Paradoxalement, je pense que cette ouverture a plutôt diminué la curiosité que l'a stimulée. Le cannabis n'est pas un sujet tabou chez nous. C'est simplement un sujet dont on parle ouvertement et sans honte. Si un jour mes enfants décident que le cannabis a sa place dans leur vie d'adulte, je souhaite que cette décision soit le fruit d'une réflexion et non d'une rébellion.

Photo gracieuseté de Cecilia Miraldi via Unsplash

Redéfinir la parentalité selon mes propres conditions
Je ne m'attends pas à ce que tous les parents consomment du cannabis, ni à ce que tout le monde approuve mes choix. J'espère simplement que nous serons plus enclins à remettre en question les idées reçues sur ce qu'est une « bonne mère ».

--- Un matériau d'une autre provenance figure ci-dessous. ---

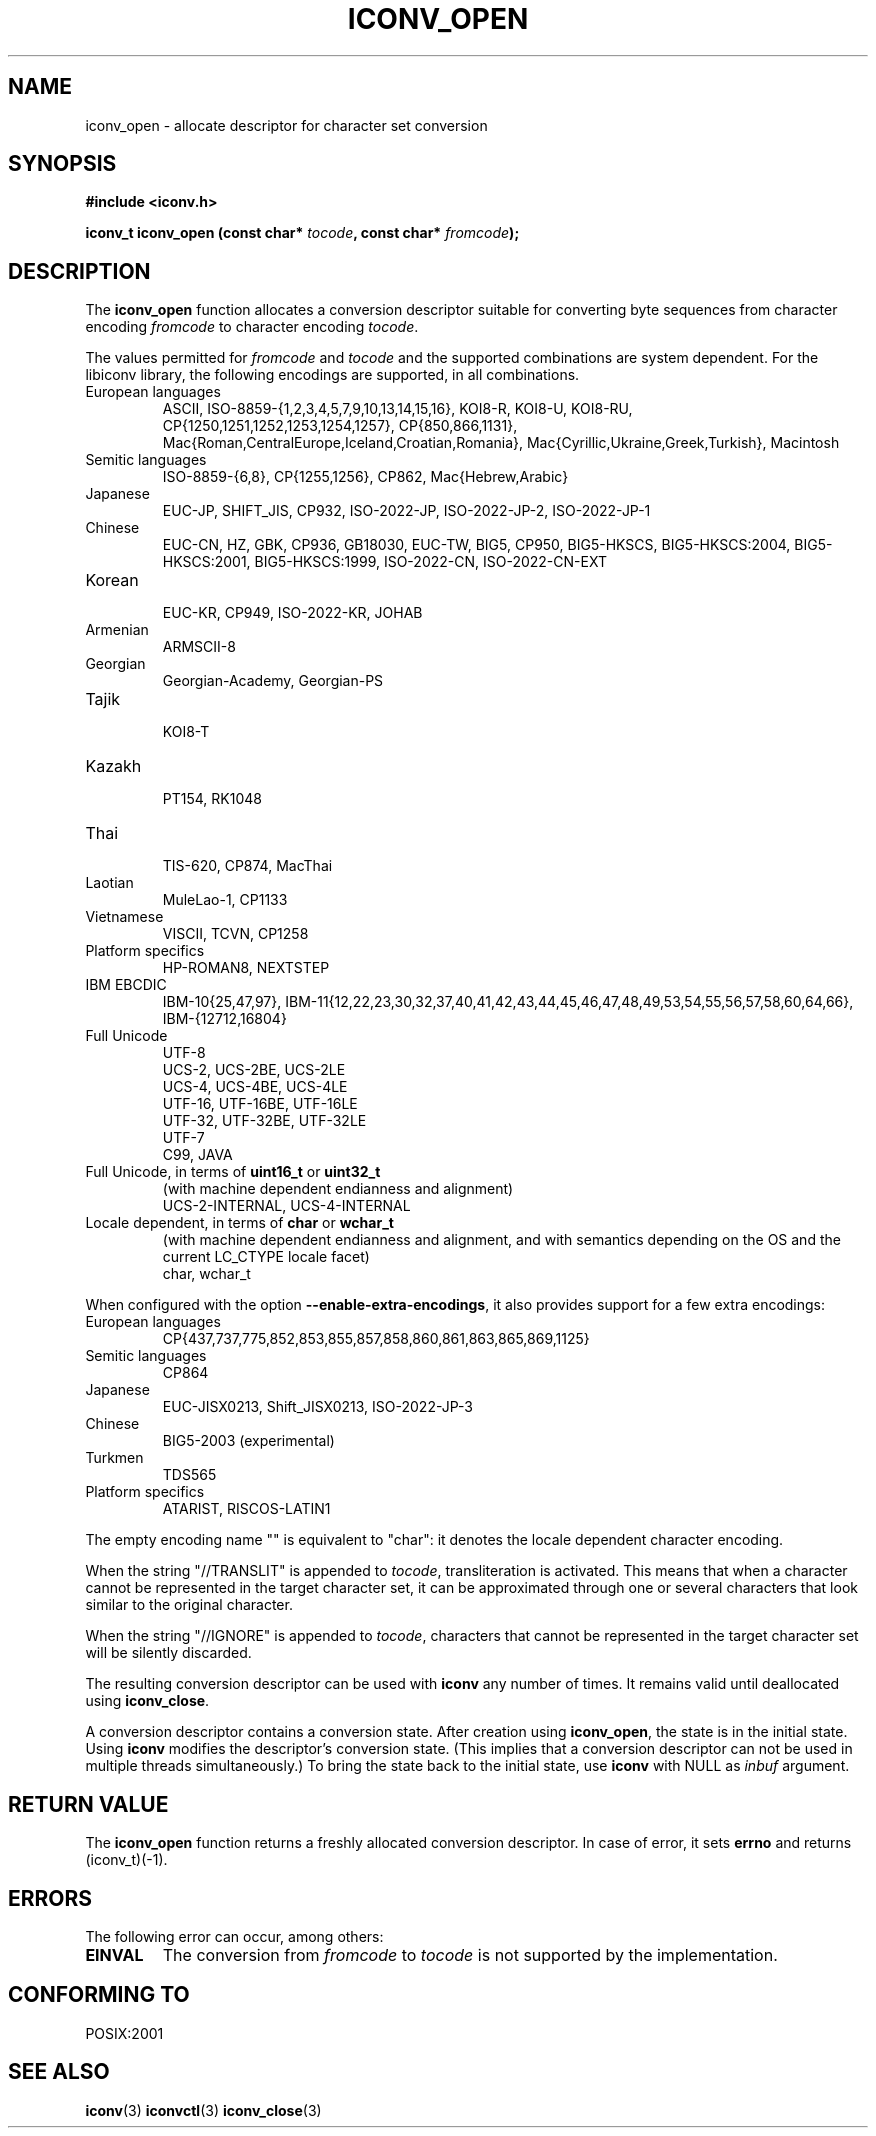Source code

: .\" Copyright (c) Bruno Haible <bruno@clisp.org>
.\"
.\" This is free documentation; you can redistribute it and/or
.\" modify it under the terms of the GNU General Public License as
.\" published by the Free Software Foundation; either version 3 of
.\" the License, or (at your option) any later version.
.\"
.\" References consulted:
.\"   GNU glibc-2 source code and manual
.\"   OpenGroup's Single Unix specification http://www.UNIX-systems.org/online.html
.\"
.TH ICONV_OPEN 3  "November 23, 2010" "GNU" "Linux Programmer's Manual"
.SH NAME
iconv_open \- allocate descriptor for character set conversion
.SH SYNOPSIS
.nf
.B #include <iconv.h>
.sp
.BI "iconv_t iconv_open (const char* " tocode ", const char* " fromcode );
.fi
.SH DESCRIPTION
The \fBiconv_open\fP function allocates a conversion descriptor suitable
for converting byte sequences from character encoding \fIfromcode\fP to
character encoding \fItocode\fP.
.PP
The values permitted for \fIfromcode\fP and \fItocode\fP and the supported
combinations are system dependent. For the libiconv library, the following
encodings are supported, in all combinations.
.TP
European languages
.nf
.fi
ASCII, ISO\-8859\-{1,2,3,4,5,7,9,10,13,14,15,16},
KOI8\-R, KOI8\-U, KOI8\-RU,
CP{1250,1251,1252,1253,1254,1257}, CP{850,866,1131},
Mac{Roman,CentralEurope,Iceland,Croatian,Romania},
Mac{Cyrillic,Ukraine,Greek,Turkish},
Macintosh
.TP
Semitic languages
.nf
.fi
ISO\-8859\-{6,8}, CP{1255,1256}, CP862, Mac{Hebrew,Arabic}
.TP
Japanese
.nf
.fi
EUC\-JP, SHIFT_JIS, CP932, ISO\-2022\-JP, ISO\-2022\-JP\-2, ISO\-2022\-JP\-1
.TP
Chinese
.nf
.fi
EUC\-CN, HZ, GBK, CP936, GB18030, EUC\-TW, BIG5, CP950, BIG5\-HKSCS,
BIG5\-HKSCS:2004, BIG5\-HKSCS:2001, BIG5\-HKSCS:1999, ISO\-2022\-CN,
ISO\-2022\-CN\-EXT
.TP
Korean
.nf
.fi
EUC\-KR, CP949, ISO\-2022\-KR, JOHAB
.TP
Armenian
.nf
.fi
ARMSCII\-8
.TP
Georgian
.nf
.fi
Georgian\-Academy, Georgian\-PS
.TP
Tajik
.nf
.fi
KOI8\-T
.TP
Kazakh
.nf
.fi
PT154, RK1048
.TP
Thai
.nf
.fi
TIS\-620, CP874, MacThai
.TP
Laotian
.nf
.fi
MuleLao\-1, CP1133
.TP
Vietnamese
.nf
.fi
VISCII, TCVN, CP1258
.TP
Platform specifics
.nf
.fi
HP\-ROMAN8, NEXTSTEP
.TP
IBM EBCDIC
.nf
.fi
IBM\-10{25,47,97},
IBM\-11{12,22,23,30,32,37,40,41,42,43,44,45,46,47,48,49,53,54,55,56,57,58,60,64,66},
IBM\-{12712,16804}
.TP
Full Unicode
.nf
.fi
UTF\-8
.nf
.fi
UCS\-2, UCS\-2BE, UCS\-2LE
.nf
.fi
UCS\-4, UCS\-4BE, UCS\-4LE
.nf
.fi
UTF\-16, UTF\-16BE, UTF\-16LE
.nf
.fi
UTF\-32, UTF\-32BE, UTF\-32LE
.nf
.fi
UTF\-7
.nf
.fi
C99, JAVA
.TP
Full Unicode, in terms of \fBuint16_t\fP or \fBuint32_t\fP
(with machine dependent endianness and alignment)
.nf
.fi
UCS\-2\-INTERNAL, UCS\-4\-INTERNAL
.TP
Locale dependent, in terms of \fBchar\fP or \fBwchar_t\fP
(with machine dependent endianness and alignment, and with semantics
depending on the OS and the current LC_CTYPE locale facet)
.nf
.fi
char, wchar_t
.PP
When configured with the option \fB\-\-enable\-extra\-encodings\fP, it also
provides support for a few extra encodings:
.TP
European languages
.nf
CP{437,737,775,852,853,855,857,858,860,861,863,865,869,1125}
.fi
.TP
Semitic languages
.nf
.fi
CP864
.TP
Japanese
.nf
.fi
EUC\-JISX0213, Shift_JISX0213, ISO\-2022\-JP\-3
.TP
Chinese
.nf
.fi
BIG5\-2003 (experimental)
.TP
Turkmen
.nf
.fi
TDS565
.TP
Platform specifics
.nf
.fi
ATARIST, RISCOS\-LATIN1
.PP
The empty encoding name "" is equivalent to "char": it denotes the
locale dependent character encoding.
.PP
When the string "//TRANSLIT" is appended to \fItocode\fP, transliteration
is activated. This means that when a character cannot be represented in the
target character set, it can be approximated through one or several characters
that look similar to the original character.
.PP
When the string "//IGNORE" is appended to \fItocode\fP, characters that
cannot be represented in the target character set will be silently discarded.
.PP
The resulting conversion descriptor can be used with \fBiconv\fP any number
of times. It remains valid until deallocated using \fBiconv_close\fP.
.PP
A conversion descriptor contains a conversion state. After creation using
\fBiconv_open\fP, the state is in the initial state. Using \fBiconv\fP
modifies the descriptor's conversion state. (This implies that a conversion
descriptor can not be used in multiple threads simultaneously.) To bring the
state back to the initial state, use \fBiconv\fP with NULL as \fIinbuf\fP
argument.
.SH "RETURN VALUE"
The \fBiconv_open\fP function returns a freshly allocated conversion
descriptor. In case of error, it sets \fBerrno\fP and returns (iconv_t)(\-1).
.SH ERRORS
The following error can occur, among others:
.TP
.B EINVAL
The conversion from \fIfromcode\fP to \fItocode\fP is not supported by the
implementation.
.SH "CONFORMING TO"
POSIX:2001
.SH "SEE ALSO"
.BR iconv (3)
.BR iconvctl (3)
.BR iconv_close (3)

Il existe des parents consommateurs de cannabis responsables. Nous élevons nos familles, menons nos carrières, gérons nos problèmes de santé, soutenons nos communautés et faisons de notre mieux pour être présents pour nos proches.

Pendant longtemps, j'ai ressenti la pression de devoir séparer différentes facettes de ma personnalité : la mère d'un côté, l'entrepreneuse de l'autre, et la consommatrice de cannabis uniquement là où je me sentais en sécurité. Je pensais que pour correspondre aux attentes des autres, je devais me réduire à des morceaux plus petits et plus acceptables. Je n'y crois plus.

Le cannabis ne m'a pas éloignée de mon rôle de mère. Il n'a en rien diminué mon ambition ni ma capacité à prendre soin de ma famille. Au contraire, il est devenu un outil parmi d'autres qui m'a aidée à m'adapter lorsque la vie ne se déroulait pas comme prévu. Je suis toujours la femme qui a bâti son entreprise à partir de rien. Je suis toujours la mère qui veut le meilleur pour ses enfants. Je suis toujours la professionnelle qui croit profondément en son travail. La différence, c'est que je ne ressens plus le besoin de cacher une partie de moi-même pour mettre les autres à l'aise.

Si le partage de mon histoire peut aider un autre parent à se sentir un peu moins honteux, un peu moins isolé, ou un peu plus à l'aise pour aborder ces sujets ouvertement, alors chaque moment difficile vécu en aura valu la peine. Redéfinir la parentalité, ce n'est peut-être pas se conformer aux attentes des autres. C'est peut-être avoir le courage de la définir pour soi-même.

Cet article reflète l'expérience et les opinions personnelles d'un contributeur externe non rémunéré. Il ne représente pas la position éditoriale de High Times et ne constitue en aucun cas un avis médical, juridique ou professionnel. La législation sur le cannabis varie selon les juridictions.